4. Filtering the measure
Apache Superset allows you to write a “having clause” to filtering the measure.
5. Filter Box
The filter box visualization allows you to create a drop-down style filter that can filter all slices on a dashboard dynamically
As the screenshot below shows, if you filter the CATE_LVL2_NAME dimension from the filter box, all the visualizations on this dashboard will be filtered based on your selection.
To provide higher performance in query time for Top N query, Apache Kylin provides approximate Top N measure to pre-calculate the top records. In Apache Superset, you may use both “Sort By” and “Row Limit” feature to make sure your query can utilize the Top N pre-calculation from the OLAP Cube.
Apache Kylin users usually need to deal with high cardinality dimension. When displaying a high cardinality dimension, the visualization will display too many distinct values, taking a long time to render. In that case, it is nice that Apache Superset provides the page length feature to limit the number of rows per page. This way the up-front rendering effort can be reduced.
Big Data Visualizations
Apache Superset provides a rich and extensive set of visualizations. From basic charts like pie chart, bar chart, line chart to advanced visualizations, like sunburst, heatmap, world map, Sankey diagram.

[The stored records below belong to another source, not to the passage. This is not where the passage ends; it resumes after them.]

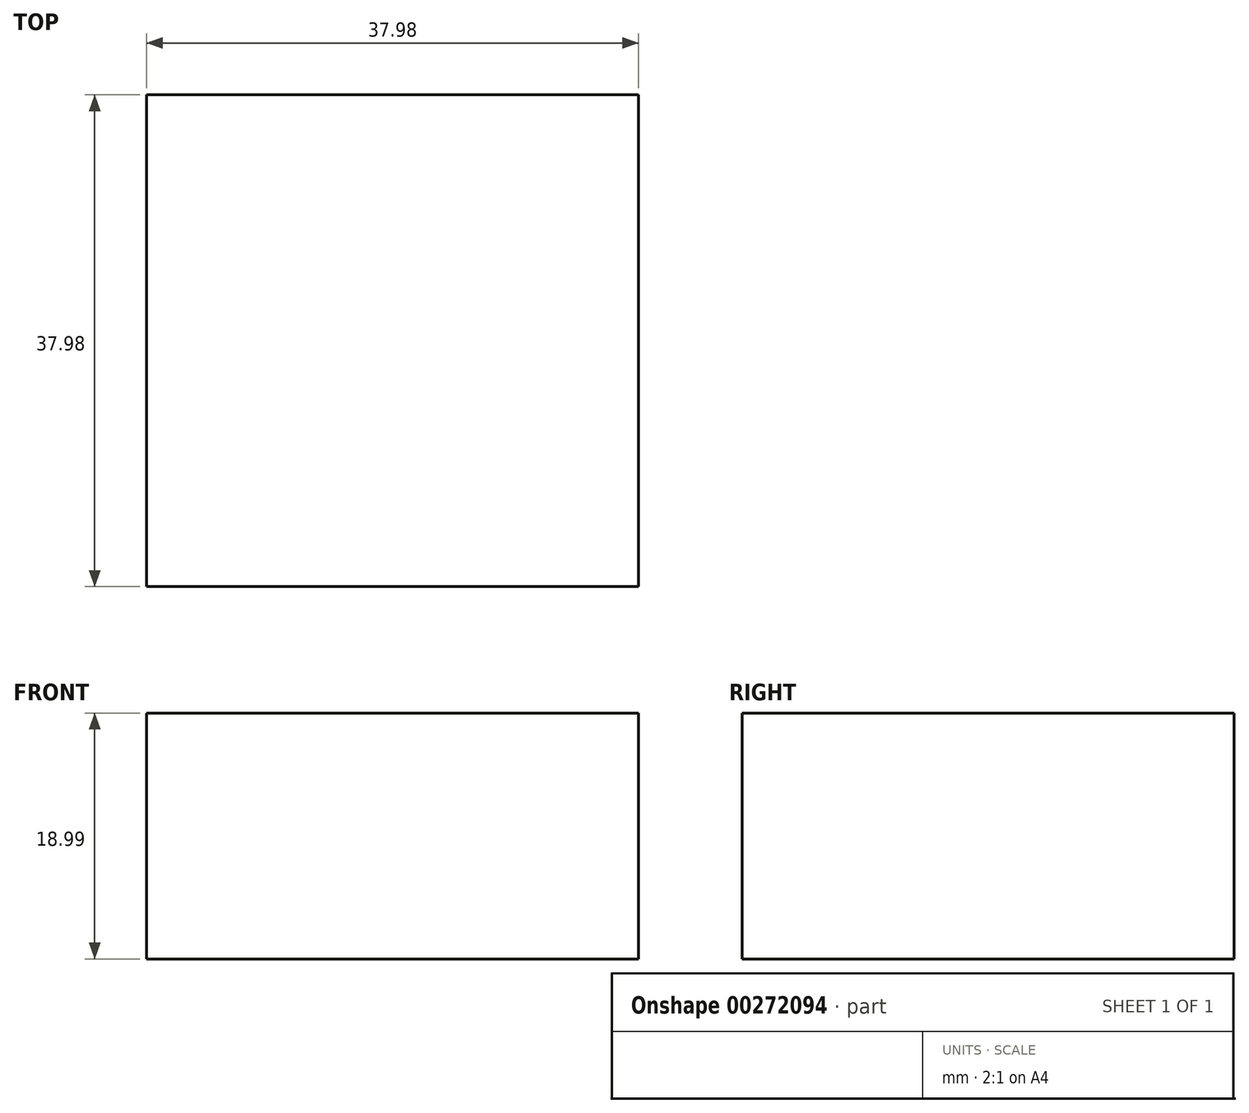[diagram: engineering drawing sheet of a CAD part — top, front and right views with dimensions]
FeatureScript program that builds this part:
annotation { "Feature Type Name" : "Feature", "Feature Type Description" : "" }
export const myFeature = defineFeature(function(context is Context, id is Id, definition is map)
    precondition{}
    {
        {
            var Q0;
            Q0=qCreatedBy(makeId("Top.planeOp"),FACE);
            var sketch = newSketch(context, id + "F0", { "sketchPlane" : qUnion([Q0])});
            skLineSegment(sketch, "E0.bottom", {"start": v(-18.99, 20.64) * mm, "end": v(18.99, 20.64) * mm});
            skLineSegment(sketch, "E0.top", {"start": v(-18.99, -17.34) * mm, "end": v(18.99, -17.34) * mm});
            skLineSegment(sketch, "E0.left", {"start": v(-18.99, 20.64) * mm, "end": v(-18.99, -17.34) * mm});
            skLineSegment(sketch, "E0.right", {"start": v(18.99, 20.64) * mm, "end": v(18.99, -17.34) * mm});
            skPoint(sketch, "E0.middle", {"position": v(0, 1.65) * mm});
            skSolve(sketch);
        }
        {
            var Q0;
            Q0=makeQuery(id+"F0.imprint","IMPRINT",FACE,{"disambiguationData":[TD([[makeQuery(id+"F0.imprint","IMPRINT",EDGE,{"derivedFrom":sQuery(id+"F0.wireOp",EDGE,"E0.bottom")}),-1.0]])]});
            extrude(context, id + "F1", {"entities" : qUnion([Q0]), "depth" : 18.99 * mm});
        }
    });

Figure 23 World Map Visualization
Figure 24 Bubble Chart
Apache Superset also supports exporting to CSV, sharing, and viewing SQL query.
With the right technical synergy of open source projects, you can achieve amazing results, more than the sum of its parts. The pre-calculation technology accelerates visualization performance. The rich functionality of Apache Superset enables all OLAP Cube features to be fully utilized. When you marry the two, you get the superpower of accelerated interactive analytics.